You can set the data-feather
property in html.I
by unpacking a dictionary as keyword arguments
html.I(className="align-middle", **{"data-feather": "shopping-bag"})
The challenging thing though is that you need to call feather.replace()
to insert the SVGs, and because the app content is populated by React, the <i>
doesn’t exist in the layout at the time the scripts are loaded.
One way to work around this is to use a clientside callback that is triggered by something like the id
of a component in your layout, and then call feather.replace()

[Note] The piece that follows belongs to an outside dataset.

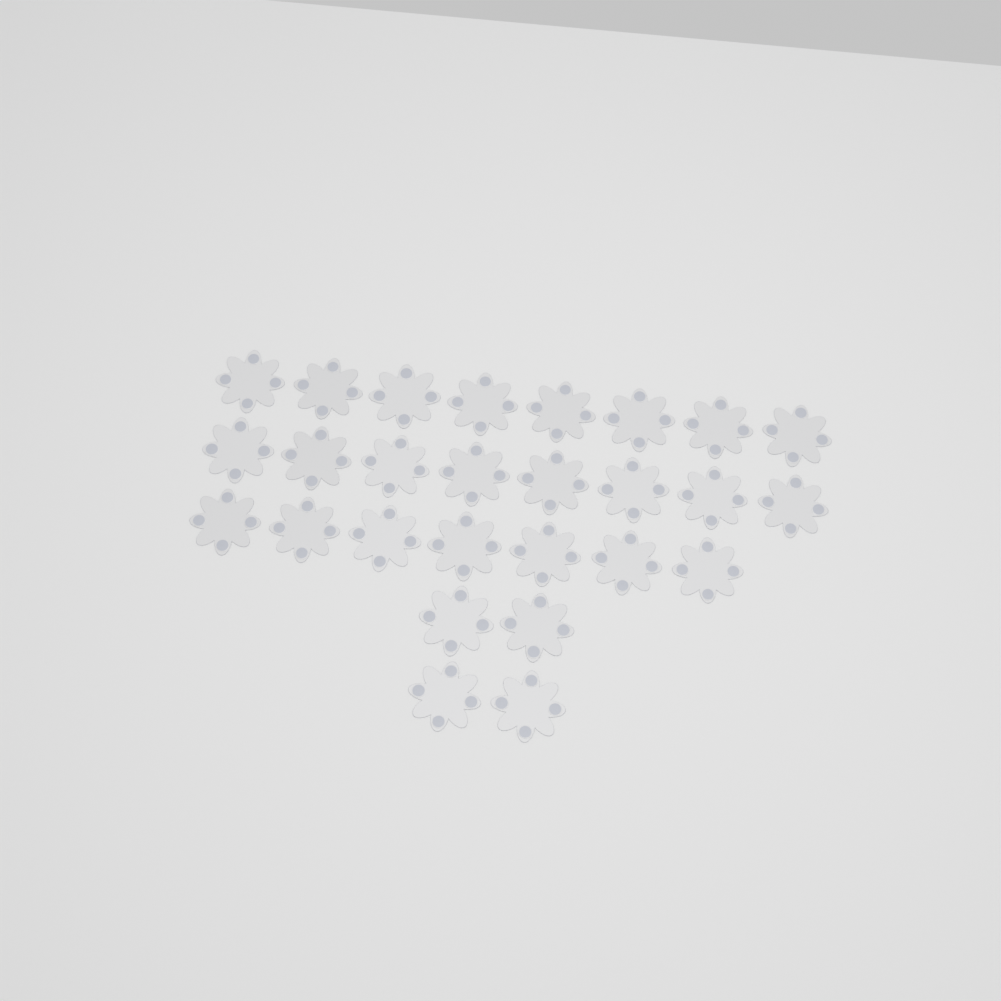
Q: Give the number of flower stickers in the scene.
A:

inside it. When your Dash app starts up, the initial call of the clientside callback will happen after your layout is populated and replace the icons correctly. Here’s an example of that
import dash
import dash_html_components as html
from dash.dependencies import Input, Output
app = dash.Dash(external_scripts=["https://unpkg.com/feather-icons"])
app.layout = html.Div(
html.I(id="icon", **{"data-feather": "shopping-bag"}),
id="content",
)
app.clientside_callback(
"""
function(id) {
feather.replace();
return window.dash_clientside.no_update
}
""",
Output("content", "className"),
Input("content", "id"),
)
if __name__ == "__main__":
app.run_server(debug=True)
This simple example works, but I think it will probably start to break down if you have an app where icons aren’t in the initial layout (e.g. if you’re making a multi-page app).
The best solution (though also a nontrivial amount of work) might be to use the dash-component-boilerplate to wrap react-feather and make the icons available as Dash components.